Business News of Monday, 17 July 2017
As part of long term measures to increase investment potential in the country, Chief Executive of the Ghana Investment Promotion Centre (GIPC), Yofi Grant, has hinted plans to transform the Centre into an Economic Development Board (EDB).
According to him, this will enable the Centre to take certain key economic decisions for the country.
He made the disclosure in Accra when interacting with public sector stakeholders on some regulations of the GIPC.
He also used the opportunity to highlight some reviews made to the Investment Promotion Act which came into force this year.
Some specific issues raised during the interaction included the plans by the Centre to study the existing capital requirement for foreign investors in order to review.
Under the Act, a minimum equity capital of not less than US$200,000 in cash or capital goods is required from any foreign investor who intends to enter a joint venture partnership with a Ghanaian, who does not have less than 10% equity participation.

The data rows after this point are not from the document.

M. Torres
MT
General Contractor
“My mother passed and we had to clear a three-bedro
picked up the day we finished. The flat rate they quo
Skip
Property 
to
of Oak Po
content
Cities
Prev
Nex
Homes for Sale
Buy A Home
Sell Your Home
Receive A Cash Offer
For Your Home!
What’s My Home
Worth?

Where the investment is wholly owned by the foreign investor, a capital of not less than US$500,000 in cash or capital goods is required in any area of economic activity, except trading.
In trading, the minimum equity capital requirement is US$1,000,000.
The requirement, according to Yofi Grant, has been a hindrance to its quest to attract more investors for the country.
This is said to be one of the incentives by the Centre to attract Foreign Direct Investment, FDI.
Yofi Grant also disclosed that many of the policies initiated by the current government have begun yielding results for the economy.